Ирина Владимировна затопала по ступеням и перехваченным одышкой голосом позвала:
– Ка-ать! А Кать! Это я. Ну-ка выйди на минутку.
Катя спустилась, и они пошли за дом, на футбольную площадку, где мальчишки с воплями гоняли мяч, и сели в траву за воротами. Игра велась в одни ворота двумя командами. В противоположной штрафной зоне стоял отец Евмений с подоткнутой рясой и, растопырив руки, следил за метаниями мяча.
– Ну, слушай сюда, у меня новости, – сказала Ирина Владимировна, закуривая и выпуская вместе со словами дым. – Я придумала, мы тебя лечить будем.
– Это еще зачем? От чего лечить?
– Как от чего? Я с доктором нашим говорила.
– C Дубровиным?
– С ним самым.
– Чего ради?
– Слушай сюда. Мне тебя жалко, девка. Не могу смотреть, как ты сохнешь. Я тебе подруга или кто?
– Допустим, – кивнула Катя, которую в отсутствии Соломина Ирина Владимировна несколько раз зазывала к себе и к которой сама являлась без спросу, желая выпить рюмочку-другую не в одиночестве, а как полагается, в компании.
– Так вот, расспросила я доктора насчет наркоманов. Как лечить их. Он мне растолковал.

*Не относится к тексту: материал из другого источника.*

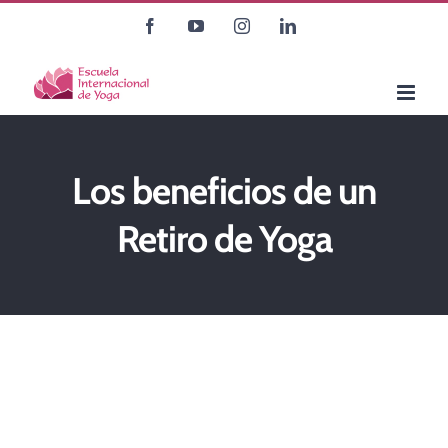
Saltar
Facebook
YouTube
Instagram
LinkedIn
al
contenido
Los beneficios de un
Retiro de Yoga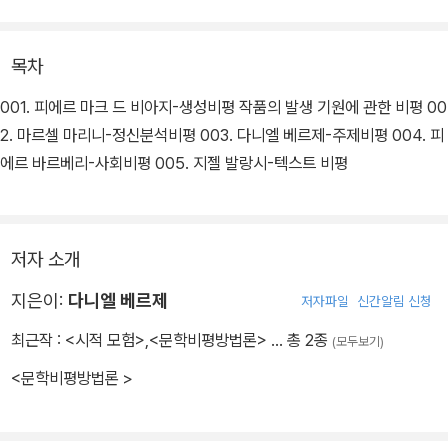
목차
001. 피에르 마크 드 비아지-생성비평 작품의 발생 기원에 관한 비평 00
2. 마르셀 마리니-정신분석비평 003. 다니엘 베르제-주제비평 004. 피
에르 바르베리-사회비평 005. 지젤 발랑시-텍스트 비평
저자 소개
지은이:
다니엘 베르제
저자파일
신간알림 신청
최근작 :
<시적 모험>
,
<문학비평방법론>
… 총 2종
(모두보기)
<문학비평방법론 >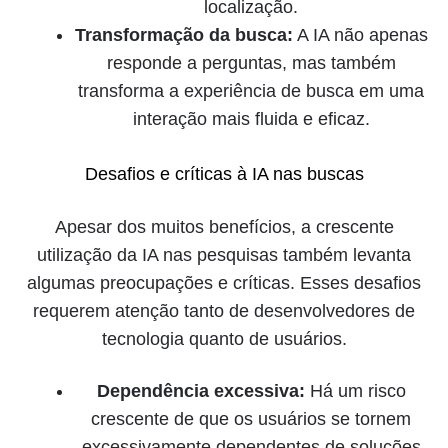
localização.
Transformação da busca:
A IA não apenas
responde a perguntas, mas também
transforma a experiência de busca em uma
interação mais fluida e eficaz.
Desafios e críticas à IA nas buscas
Apesar dos muitos benefícios, a crescente
utilização da IA nas pesquisas também levanta
algumas preocupações e críticas. Esses desafios
requerem atenção tanto de desenvolvedores de
tecnologia quanto de usuários.
Dependência excessiva:
Há um risco
crescente de que os usuários se tornem
excessivamente dependentes de soluções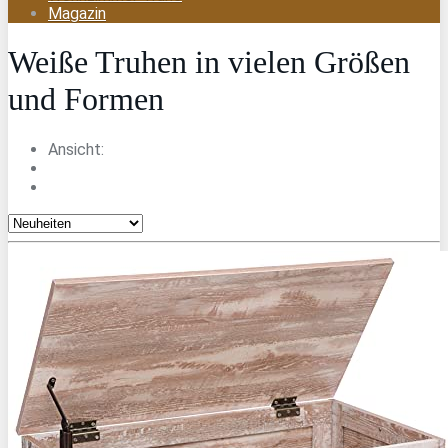
Magazin
Weiße Truhen in vielen Größen
und Formen
Ansicht: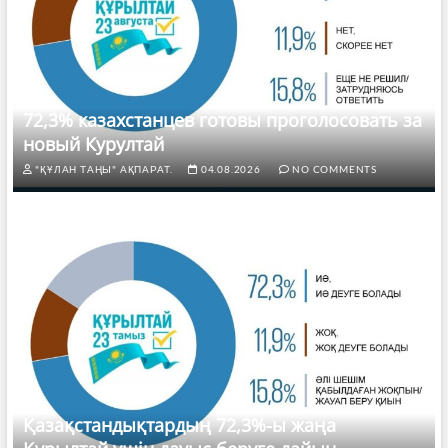
72,3% казахстанцев готовы проголосовать за
новый Курултай
"ҚҰЛАН ТАҢЫ" АҚПАРАТ.
04.08.2026
NO COMMENTS
Қазақстандықтардың 72,3%-ы жаңа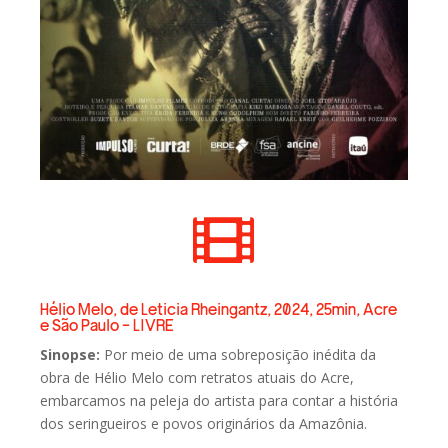

Hélio Melo, de Leticia Rheingantz, 2024, 25min, Acre
e São Paulo - LIVRE
Sinopse:
Por meio de uma sobreposição inédita da
obra de Hélio Melo com retratos atuais do Acre,
embarcamos na peleja do artista para contar a história
dos seringueiros e povos originários da Amazônia.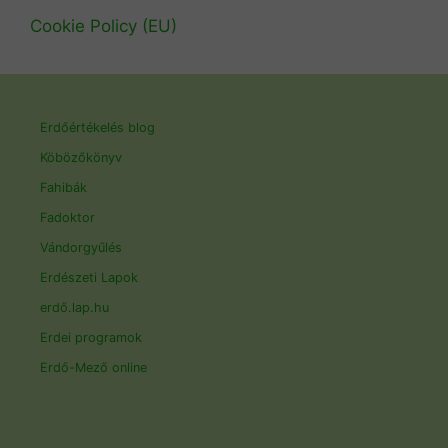
Cookie Policy (EU)
Erdőértékelés blog
Köbözőkönyv
Fahibák
Fadoktor
Vándorgyűlés
Erdészeti Lapok
erdő.lap.hu
Erdei programok
Erdő-Mező online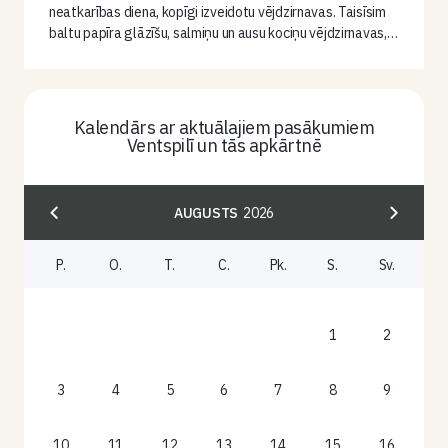
neatkarības diena, kopīgi izveidotu vējdzirnavas. Taisīsim
baltu papīra glāzīšu, salmiņu un ausu kociņu vējdzirnavas,…
Kalendārs ar aktuālajiem pasākumiem
Ventspilī un tās apkārtnē
AUGUSTS
2026
P.
O.
T.
C.
Pk.
S.
Sv.
1
2
3
4
5
6
7
8
9
10
11
12
13
14
15
16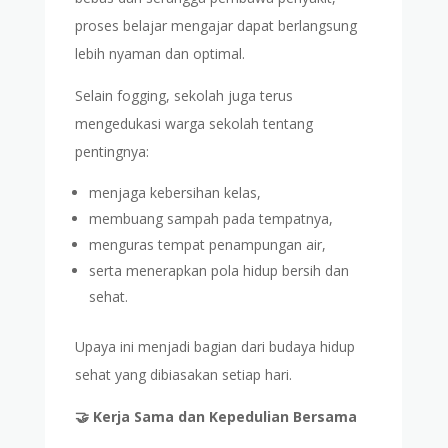
proses belajar mengajar dapat berlangsung
lebih nyaman dan optimal.
Selain fogging, sekolah juga terus
mengedukasi warga sekolah tentang
pentingnya:
menjaga kebersihan kelas,
membuang sampah pada tempatnya,
menguras tempat penampungan air,
serta menerapkan pola hidup bersih dan
sehat.
Upaya ini menjadi bagian dari budaya hidup
sehat yang dibiasakan setiap hari.
🤝 Kerja Sama dan Kepedulian Bersama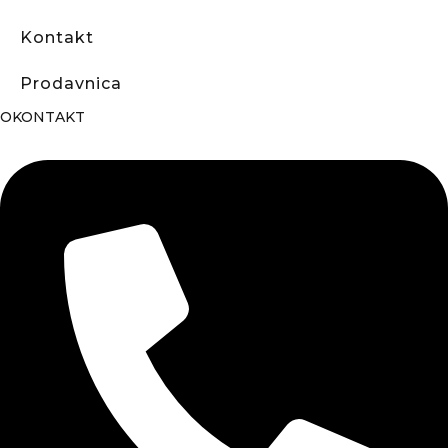
Kontakt
Prodavnica
OKONTAKT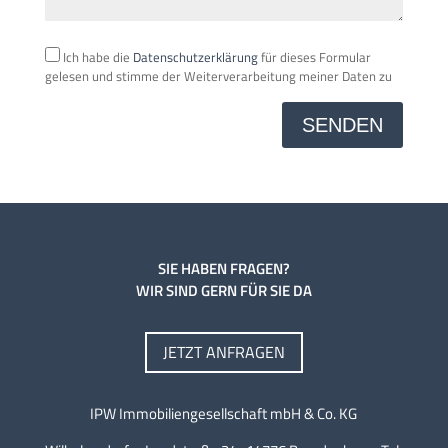
Ich habe die
Datenschutzerklärung
für dieses Formular
gelesen und stimme der Weiterverarbeitung meiner Daten zu
A
l
t
e
r
n
a
t
SIE HABEN FRAGEN?
i
WIR SIND GERN FÜR SIE DA
v
e
JETZT ANFRAGEN
:
IPW Immobiliengesellschaft mbH & Co. KG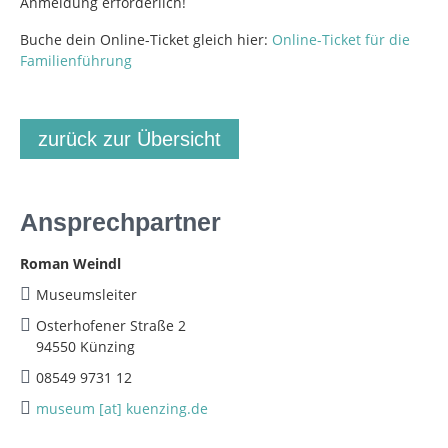
Anmeldung erforderlich!
Buche dein Online-Ticket gleich hier:
Online-Ticket für die
Familienführung
zurück zur Übersicht
Ansprechpartner
Roman Weindl
Museumsleiter
Osterhofener Straße 2
94550 Künzing
08549 9731 12
museum [at] kuenzing.de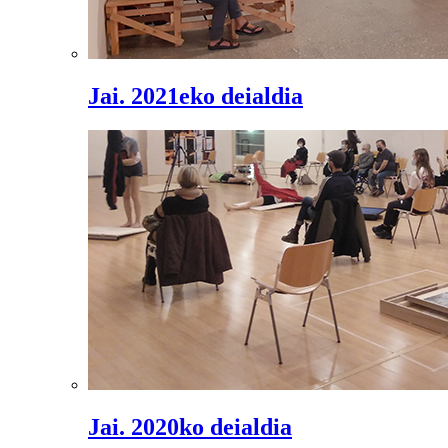
Jai. 2021eko deialdia
Jai. 2020ko deialdia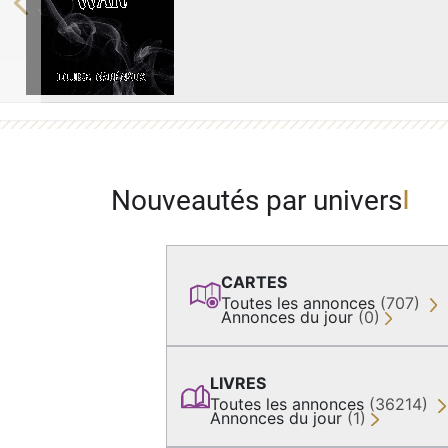
Previous
Nouveautés par univers
CARTES
Toutes les annonces
(707)
Annonces du jour
(0)
LIVRES
Toutes les annonces
(36214)
Annonces du jour
(1)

– Да кто вас просил? Чего вы лезете?
– Милка! Ты не кипятись. Лучше послушай, – сказала Ирина Владимировна и нервно затянулась; под нижним веком у нее ожил тик и, натянуто улыбнувшись, она перешла на горячий шепот: – Ты можешь выздороветь, дорогая. Доктор объяснил: наркоманы болеют, потому что у них душа болит. Но ведь это же прекрасно! То есть прекрасно не то, что ты болеешь душой, а то, что это, как любую болезнь, можно вылечить. То есть не любую болезнь, конечно, вылечишь… Я другое хотела сказать. У кого рак, так и это тоже можно исцелить, я знаю как. Но у тебя же не рак, не дай Бог! У тебя…
– Еще хуже. Рак убивает. А я сама хочу сдохнуть.
– Да типун тебе на язык. Ты что говоришь-то? – махнула рукой учительница.
– А кто вам сказал, что я хочу выздороветь?
– Ты обязательно, обязательно хотела выздороветь.
– Да ничего я не хотела, – возразила Катя. – Какая в том нужда? Как есть, так и живу. А вы сами, что ли, счастливы? А любого с улицы спроси – счастлив он?
– Так ведь не о несчастье доктор говорил. Он говорил, что у наркоманов душа болит. Мол, если нога или рука болит, понятно, что надо делать: выпить нужно обезболивающее. А если душа болит, то никакой анальгетик не поможет, и поэтому нужно что-то покрепче.
– Ничего не понимаю. Мне-то от всей этой премудрости какая польза? Сытый голодного не разумеет. Вы никогда не поймете, чем я страдаю, и я никогда не смогу объяснить. Если что-то и болит, так ровно в том месте, где душа к телу крепится. Ну а лечить такое можно только ампутацией.
– Не говори так, девка. Не гневи Бога, – пробасила Ирина Владимировна. – Возьми себя в руки. Прозрей!
– Чтоб прозреть, нужно, чтобы глаза были. Мир ради одной души не исправишь.
Катя вдруг задумалась: а что, если она и в самом деле больна? Тогда надо искать лекарства. Нужно что-то делать с собой, бороться. Детство ее прошло не хуже и не лучше, чем у других, но с юности она стала терять вкус к жизни. Жизнь стала пресной, прежние радости перестали приносить удовольствие, и она решила, что взрослый мир отвратителен и достоин только бунта. Долгое время она держалась за воспоминания о детстве как лучшем времени жизни, но постепенно решила, что и детство – хлам, что всё вокруг вообще ничего не стоит. Марафет давал облегчение и включал цвет, и без него было непонятно, как жить. Но случился Соломин, и в ней что-то затеплилось, потому что никто никогда ее не любил; но и Соломин ей стал отвратителен, отчего она еще больше теряла доверие к этой яме, звавшейся белым светом. Особенно становилось тяжко весной, когда появлялось долгожданное солнце, яркое сильное солнце, от которого жарко становилось губам, щекам, но которое на поверку не пробуждало ничего внутри и казалось таким же безвкусным, как и зима.